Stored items
◇ ◇ ◇ ◇ ◇

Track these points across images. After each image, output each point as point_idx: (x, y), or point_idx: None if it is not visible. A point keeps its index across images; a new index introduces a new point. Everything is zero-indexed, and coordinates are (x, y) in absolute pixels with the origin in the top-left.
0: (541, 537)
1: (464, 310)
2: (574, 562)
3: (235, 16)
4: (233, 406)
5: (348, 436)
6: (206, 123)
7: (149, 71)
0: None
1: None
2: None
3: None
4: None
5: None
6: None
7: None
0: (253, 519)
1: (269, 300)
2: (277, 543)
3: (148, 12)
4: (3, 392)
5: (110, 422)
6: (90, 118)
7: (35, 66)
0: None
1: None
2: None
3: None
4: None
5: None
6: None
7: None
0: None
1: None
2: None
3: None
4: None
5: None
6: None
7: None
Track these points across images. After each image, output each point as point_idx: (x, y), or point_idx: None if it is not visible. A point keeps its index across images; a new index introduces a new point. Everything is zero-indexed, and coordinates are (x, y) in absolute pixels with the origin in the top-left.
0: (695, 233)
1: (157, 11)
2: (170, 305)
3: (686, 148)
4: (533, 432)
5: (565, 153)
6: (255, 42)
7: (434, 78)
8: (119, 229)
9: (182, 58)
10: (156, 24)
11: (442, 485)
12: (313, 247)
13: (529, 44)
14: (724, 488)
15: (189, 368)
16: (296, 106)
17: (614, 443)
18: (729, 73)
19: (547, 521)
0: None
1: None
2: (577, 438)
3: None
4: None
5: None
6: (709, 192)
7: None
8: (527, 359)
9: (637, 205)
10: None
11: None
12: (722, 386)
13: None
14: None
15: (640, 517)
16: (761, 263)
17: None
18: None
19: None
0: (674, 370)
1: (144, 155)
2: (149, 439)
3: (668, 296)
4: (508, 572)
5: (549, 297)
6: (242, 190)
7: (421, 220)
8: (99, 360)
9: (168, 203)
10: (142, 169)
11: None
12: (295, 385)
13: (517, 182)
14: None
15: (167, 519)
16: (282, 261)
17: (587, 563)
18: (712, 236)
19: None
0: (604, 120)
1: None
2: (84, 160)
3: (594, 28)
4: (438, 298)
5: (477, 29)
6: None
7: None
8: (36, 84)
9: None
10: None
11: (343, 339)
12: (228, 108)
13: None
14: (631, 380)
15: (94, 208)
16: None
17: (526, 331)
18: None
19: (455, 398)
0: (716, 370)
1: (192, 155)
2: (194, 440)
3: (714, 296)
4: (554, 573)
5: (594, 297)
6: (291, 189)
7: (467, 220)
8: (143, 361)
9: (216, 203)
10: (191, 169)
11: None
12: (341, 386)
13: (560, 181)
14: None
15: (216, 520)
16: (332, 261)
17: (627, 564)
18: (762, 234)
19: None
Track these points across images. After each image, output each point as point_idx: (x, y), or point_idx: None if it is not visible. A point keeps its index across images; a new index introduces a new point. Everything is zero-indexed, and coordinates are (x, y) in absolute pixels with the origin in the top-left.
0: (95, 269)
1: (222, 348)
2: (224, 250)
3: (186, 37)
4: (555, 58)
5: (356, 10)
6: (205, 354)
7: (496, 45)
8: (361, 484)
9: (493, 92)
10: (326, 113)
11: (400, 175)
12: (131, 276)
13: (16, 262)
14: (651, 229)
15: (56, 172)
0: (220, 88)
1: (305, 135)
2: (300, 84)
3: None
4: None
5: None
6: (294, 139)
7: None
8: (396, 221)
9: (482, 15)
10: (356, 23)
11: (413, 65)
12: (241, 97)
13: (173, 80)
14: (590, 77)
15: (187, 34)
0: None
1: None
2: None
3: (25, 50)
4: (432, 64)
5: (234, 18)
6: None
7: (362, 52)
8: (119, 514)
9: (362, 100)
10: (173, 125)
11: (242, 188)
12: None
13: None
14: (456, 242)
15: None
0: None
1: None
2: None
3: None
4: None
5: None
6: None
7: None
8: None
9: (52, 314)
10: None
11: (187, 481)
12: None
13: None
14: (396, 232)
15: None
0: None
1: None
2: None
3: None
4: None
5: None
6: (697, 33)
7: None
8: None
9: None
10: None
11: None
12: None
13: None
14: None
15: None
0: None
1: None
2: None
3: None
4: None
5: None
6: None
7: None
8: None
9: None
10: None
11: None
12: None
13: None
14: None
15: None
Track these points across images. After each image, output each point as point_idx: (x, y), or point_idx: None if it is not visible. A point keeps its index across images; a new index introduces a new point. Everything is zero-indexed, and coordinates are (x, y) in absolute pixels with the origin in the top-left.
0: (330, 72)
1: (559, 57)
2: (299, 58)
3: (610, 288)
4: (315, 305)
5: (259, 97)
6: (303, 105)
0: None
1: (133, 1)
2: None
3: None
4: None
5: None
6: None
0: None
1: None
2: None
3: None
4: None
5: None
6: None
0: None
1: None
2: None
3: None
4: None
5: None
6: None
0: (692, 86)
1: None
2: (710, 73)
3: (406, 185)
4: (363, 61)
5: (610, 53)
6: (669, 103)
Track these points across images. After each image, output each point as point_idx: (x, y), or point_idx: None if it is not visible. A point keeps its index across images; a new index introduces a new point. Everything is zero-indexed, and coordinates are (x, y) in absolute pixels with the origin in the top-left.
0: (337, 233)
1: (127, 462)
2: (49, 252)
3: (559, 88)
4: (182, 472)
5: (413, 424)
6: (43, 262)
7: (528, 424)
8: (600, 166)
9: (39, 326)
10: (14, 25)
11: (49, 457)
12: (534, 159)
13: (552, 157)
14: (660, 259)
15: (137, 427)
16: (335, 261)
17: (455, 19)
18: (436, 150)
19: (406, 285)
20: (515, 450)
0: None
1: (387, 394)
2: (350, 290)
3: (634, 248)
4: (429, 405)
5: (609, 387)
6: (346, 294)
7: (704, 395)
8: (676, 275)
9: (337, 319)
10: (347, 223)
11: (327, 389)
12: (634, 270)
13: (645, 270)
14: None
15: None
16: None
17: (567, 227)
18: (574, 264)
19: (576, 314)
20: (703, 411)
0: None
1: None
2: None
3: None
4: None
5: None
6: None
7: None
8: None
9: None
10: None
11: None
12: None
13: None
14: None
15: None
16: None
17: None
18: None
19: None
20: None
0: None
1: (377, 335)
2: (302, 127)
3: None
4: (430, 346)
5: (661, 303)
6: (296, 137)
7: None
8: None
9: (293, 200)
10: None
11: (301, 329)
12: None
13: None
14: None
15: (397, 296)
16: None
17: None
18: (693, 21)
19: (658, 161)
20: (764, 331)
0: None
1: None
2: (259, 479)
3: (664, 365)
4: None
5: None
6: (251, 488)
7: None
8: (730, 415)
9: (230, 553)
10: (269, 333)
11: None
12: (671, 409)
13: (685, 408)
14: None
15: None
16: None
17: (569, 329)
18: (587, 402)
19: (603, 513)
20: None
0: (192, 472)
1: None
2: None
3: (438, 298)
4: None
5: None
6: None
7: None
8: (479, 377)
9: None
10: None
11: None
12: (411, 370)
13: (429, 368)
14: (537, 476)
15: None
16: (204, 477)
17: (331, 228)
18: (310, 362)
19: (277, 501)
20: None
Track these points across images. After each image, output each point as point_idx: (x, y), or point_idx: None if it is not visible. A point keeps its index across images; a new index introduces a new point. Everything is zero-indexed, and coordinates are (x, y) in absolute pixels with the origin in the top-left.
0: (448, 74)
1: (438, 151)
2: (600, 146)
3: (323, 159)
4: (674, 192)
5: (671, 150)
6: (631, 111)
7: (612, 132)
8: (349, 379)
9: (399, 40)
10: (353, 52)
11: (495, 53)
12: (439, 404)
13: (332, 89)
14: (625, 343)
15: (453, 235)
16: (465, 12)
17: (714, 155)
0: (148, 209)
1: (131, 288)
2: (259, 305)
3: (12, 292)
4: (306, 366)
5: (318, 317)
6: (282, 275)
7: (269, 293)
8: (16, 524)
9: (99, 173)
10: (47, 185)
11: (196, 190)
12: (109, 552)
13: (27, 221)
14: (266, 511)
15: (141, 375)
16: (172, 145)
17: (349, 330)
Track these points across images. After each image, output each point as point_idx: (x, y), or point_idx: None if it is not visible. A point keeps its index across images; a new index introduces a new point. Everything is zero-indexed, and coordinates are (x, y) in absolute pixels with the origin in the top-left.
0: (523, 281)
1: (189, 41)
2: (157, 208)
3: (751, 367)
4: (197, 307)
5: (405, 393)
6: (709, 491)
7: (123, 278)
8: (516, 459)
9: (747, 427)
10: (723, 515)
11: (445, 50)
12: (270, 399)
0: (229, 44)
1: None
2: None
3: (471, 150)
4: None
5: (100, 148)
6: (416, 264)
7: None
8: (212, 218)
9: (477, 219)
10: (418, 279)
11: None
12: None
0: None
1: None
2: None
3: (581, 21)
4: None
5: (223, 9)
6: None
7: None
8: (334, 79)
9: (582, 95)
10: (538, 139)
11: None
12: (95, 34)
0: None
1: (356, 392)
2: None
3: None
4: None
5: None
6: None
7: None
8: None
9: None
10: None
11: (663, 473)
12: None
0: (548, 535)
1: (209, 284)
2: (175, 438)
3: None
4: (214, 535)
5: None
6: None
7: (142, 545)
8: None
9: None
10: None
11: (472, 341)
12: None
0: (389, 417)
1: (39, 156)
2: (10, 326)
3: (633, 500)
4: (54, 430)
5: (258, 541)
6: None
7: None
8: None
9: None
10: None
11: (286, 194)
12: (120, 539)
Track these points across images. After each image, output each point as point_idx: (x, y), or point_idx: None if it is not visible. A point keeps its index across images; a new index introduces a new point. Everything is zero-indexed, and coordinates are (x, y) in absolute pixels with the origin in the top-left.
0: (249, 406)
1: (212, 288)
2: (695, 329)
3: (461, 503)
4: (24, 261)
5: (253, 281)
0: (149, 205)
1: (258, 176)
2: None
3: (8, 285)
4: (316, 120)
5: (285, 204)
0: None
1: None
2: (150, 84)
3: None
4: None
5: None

◇ ◇ ◇ ◇ ◇

Problem details: Convert the records, starting at the first line and ending at the line containing "0: (253, 519)", both included, into a Markdown table with the columns Row and Line. Number each row and leave out blank lines.

Result for this task:
| Row | Line |
|---|---|
| 1 | Track these points across images. After each image, output each point as point_idx: (x, y), or point_idx: None if it is not visible. A point keeps its index across images; a new index introduces a new point. Everything is zero-indexed, and coordinates are (x, y) in absolute pixels with the origin in the top-left. |
| 2 | 0: (541, 537) |
| 3 | 1: (464, 310) |
| 4 | 2: (574, 562) |
| 5 | 3: (235, 16) |
| 6 | 4: (233, 406) |
| 7 | 5: (348, 436) |
| 8 | 6: (206, 123) |
| 9 | 7: (149, 71) |
| 10 | 0: None |
| 11 | 1: None |
| 12 | 2: None |
| 13 | 3: None |
| 14 | 4: None |
| 15 | 5: None |
| 16 | 6: None |
| 17 | 7: None |
| 18 | 0: (253, 519) |